A dissenter (from the Latin, 'to disagree') is one who dissents (disagrees) in matters of opinion, belief, etc. Dissent may include political opposition to decrees, ideas or doctrines and it may include opposition to those things or the fiat of a government, political party or religion.
See main article: English Dissenters.
In the social and religious history of England and Wales, and, by extension, Ireland, however, it refers particularly to a member of a religious body who has, for one reason or another, separated from the established church or any other kind of Protestant who refuses to recognise the supremacy of the established church in areas where the established church is or was Anglican.[1] [2]
Originally, the term included English and Welsh Roman Catholics[1] whom the original draft of the Nonconformist Relief Act 1779 styled "Protesting Catholic Dissenters". In practice, however, it designates Protestant Dissenters referred to in sec. ii. of the Act of Toleration of 1689 (see English Dissenters). The term recusant, in contrast, came to refer to Roman Catholics rather than Protestant dissenters.

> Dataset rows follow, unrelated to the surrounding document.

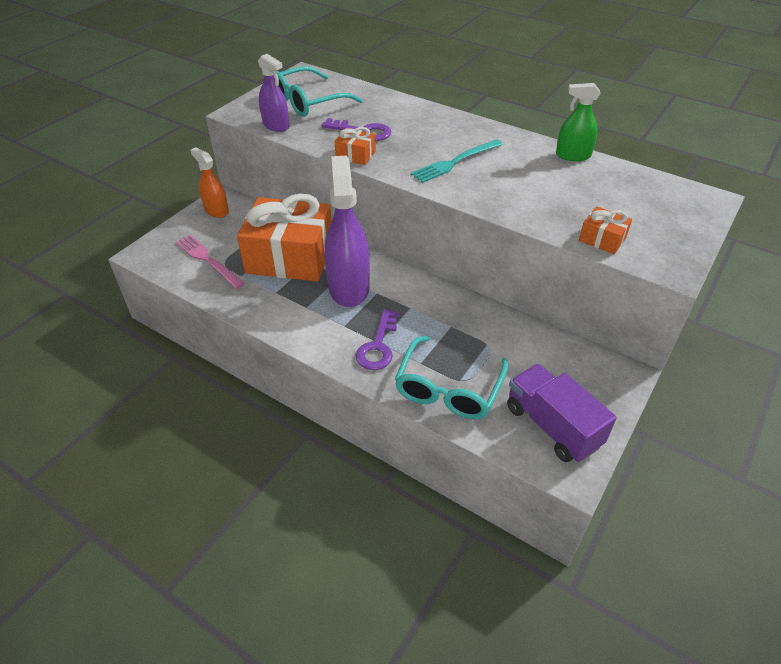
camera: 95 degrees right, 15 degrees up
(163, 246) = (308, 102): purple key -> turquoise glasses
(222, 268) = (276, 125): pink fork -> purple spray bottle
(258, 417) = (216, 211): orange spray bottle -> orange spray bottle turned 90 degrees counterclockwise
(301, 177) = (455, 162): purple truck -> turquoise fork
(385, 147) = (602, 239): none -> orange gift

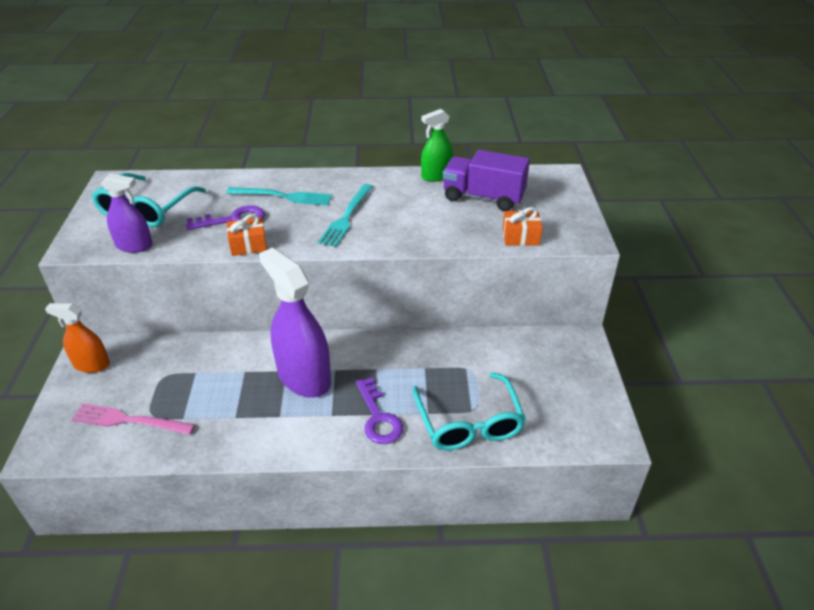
camera: 35 degrees left, 5 degrees down
(290, 257) = (219, 375): orange gift -> none
(418, 127) = (283, 196): none -> turquoise fork
(552, 426) = (569, 409): purple truck -> purple truck (483, 197)

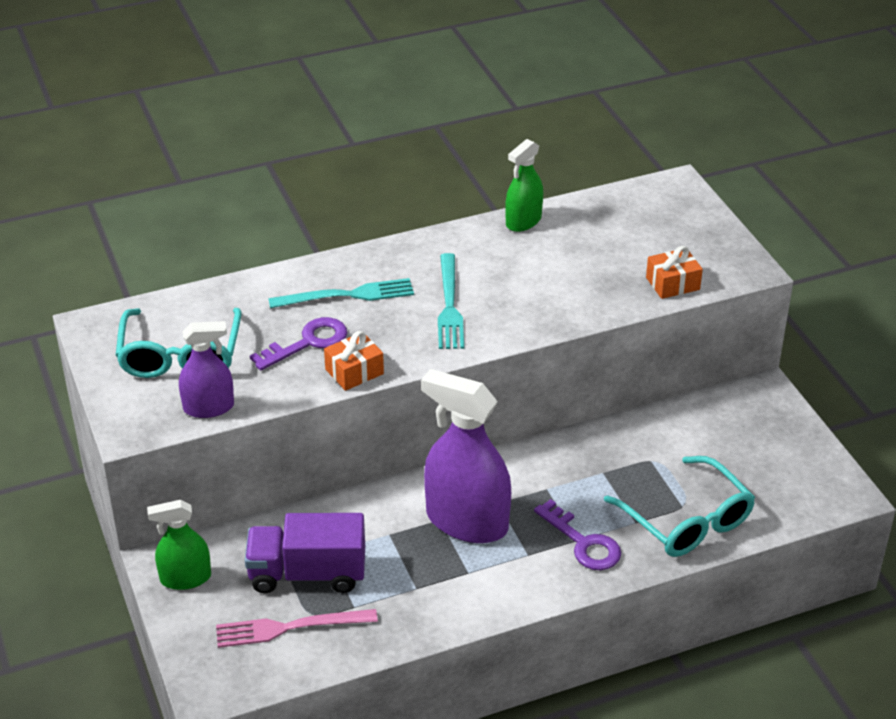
camera: 20 degrees left, 0 degrees up
(91, 364) = (185, 578): orange spray bottle -> green spray bottle
(483, 197) = (600, 240): purple truck -> purple truck (307, 573)

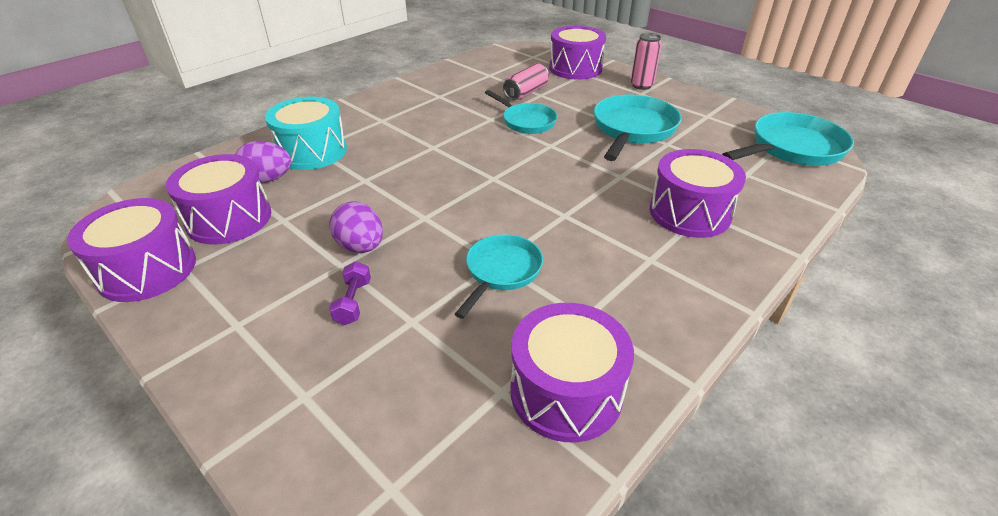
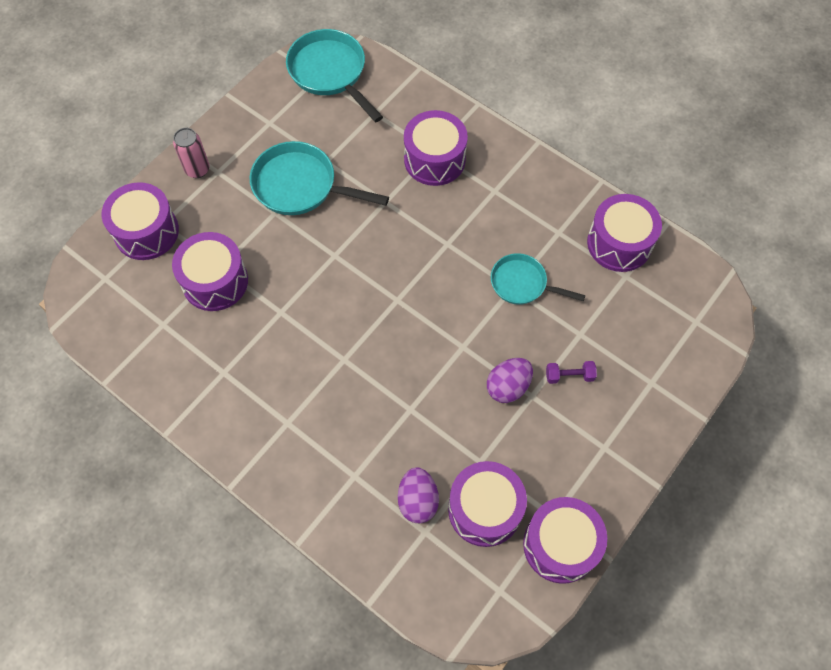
camera: 95 degrees left, 25 degrees up
(312, 151) = (361, 476): turquoise drum -> none
(526, 92) = (215, 281): pink can -> purple drum
(526, 121) = (286, 278): turquoise pan -> none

The term has also been applied to those bodies who dissent from the Presbyterian Church of Scotland, which is the national church of Scotland.[3] In this connotation, the terms dissenter and dissenting, which had acquired a somewhat contemptuous flavor, have tended since the middle of the 18th century to be replaced by nonconformist, a term which did not originally imply secession, but only refusal to conform in certain particulars (for example the wearing of the surplice), with the authorized usages of the established church.[1]
Still more recently, the term nonconformist has in its turn, as the political attack on the principle of a state establishment of religion developed, tended to give way to the style of free churches and free churchman. All three terms continue in use, nonconformist being the most usual, as it is the most colourless.